===== Passage du texte
1998 : Première application de l’approche performantielle sur les bétons du pont Vasco de Gama

Le pont Vasco de Gama qui enjambe l’estuaire du Tage à Lisbonne a été construit dans la perspective d’une durée de vie contractuelle de 120 ans. En 1995, le maître d’œuvre, Novaponte dont la Société Campenon-Bernard était le leader, devait donc assumer, pour cet ouvrage, une pérennité difficilement compatible avec les possibilités de prédiction de l’époque.

 

carte Réalisé pour l’Exposition Universelle de 1998, le pont Vasco de Gama devait résoudre les problèmes de trafic de l’ancien « Pont du 25 avril » et permettre la continuité de l’axe routier nord-sud du Portugal.
==========
**Exercices**:
(A) Recopiez tel quel, dans le texte sur le pont Vasco de Gama, tout ce qui va de « Le pont Vasco de Gama qui » jusqu’à « nord-sud du Portugal. ».
(B) Prolongez le texte sur le pont Vasco de Gama à partir de sa dernière phrase.
===== Données fournies
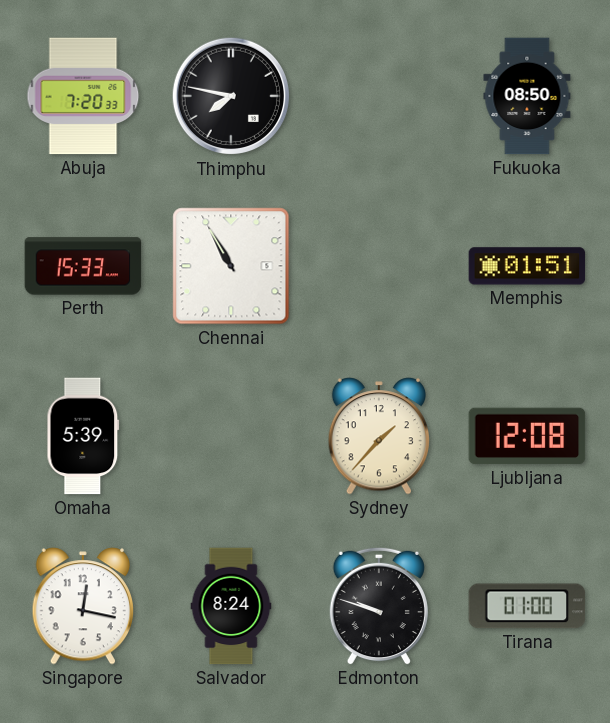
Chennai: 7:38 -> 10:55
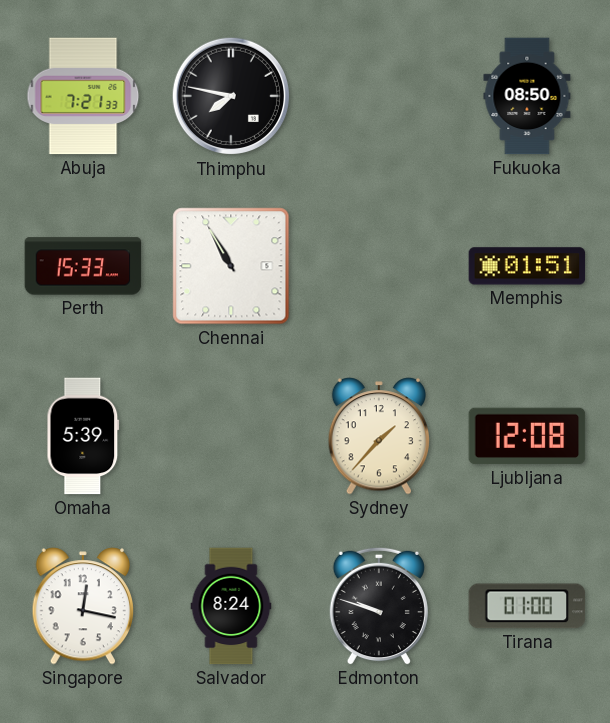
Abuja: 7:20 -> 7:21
==========
===== Données fournies
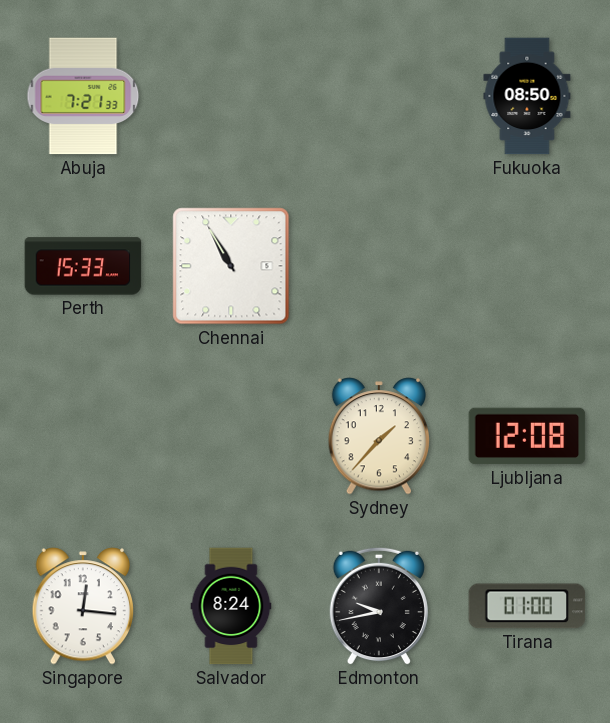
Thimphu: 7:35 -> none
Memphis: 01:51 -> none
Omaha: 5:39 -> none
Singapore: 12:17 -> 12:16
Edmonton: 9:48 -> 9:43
==========
**Réponses rédigées**:
(A)
Le pont Vasco de Gama qui enjambe l’estuaire du Tage à Lisbonne a été construit dans la perspective d’une durée de vie contractuelle de 120 ans. En 1995, le maître d’œuvre, Novaponte dont la Société Campenon-Bernard était le leader, devait donc assumer, pour cet ouvrage, une pérennité difficilement compatible avec les possibilités de prédiction de l’époque.

 

carte Réalisé pour l’Exposition Universelle de 1998, le pont Vasco de Gama devait résoudre les problèmes de trafic de l’ancien « Pont du 25 avril » et permettre la continuité de l’axe routier nord-sud du Portugal.

(B)
Pour faire face à cette difficulté, Novaponte, s’est engagé dans une démarche alors innovante d’essais et de contrôles effectués avant et pendant la construction. Cette démarche a été initiée par Michel Salomon et poursuivie par le Lerm. Il s’agissait d’appliquer directement les méthodes du laboratoires aux besoins du chantier en faisant appel notamment aux connaissances fines en matière de durabilité et à une modélisation du transfert des ions chlorures (voir notre article sur ce sujet) dans le béton que le Lerm développera pour la circonstance.

L’ouvrage

Le pont Vasco de Gama est un ouvrage exceptionnel, long de plus de 16 km et large de 30 m. Construit en partie sur terre et en partie sur l’estuaire du Tage, il est composé de 4 viaducs, d’un pont à haubans ainsi que d’un ensemble de voies d’accès. Les travaux commencèrent en 1995 et l’ouverture au trafic eut lieu le 1er avril 1998.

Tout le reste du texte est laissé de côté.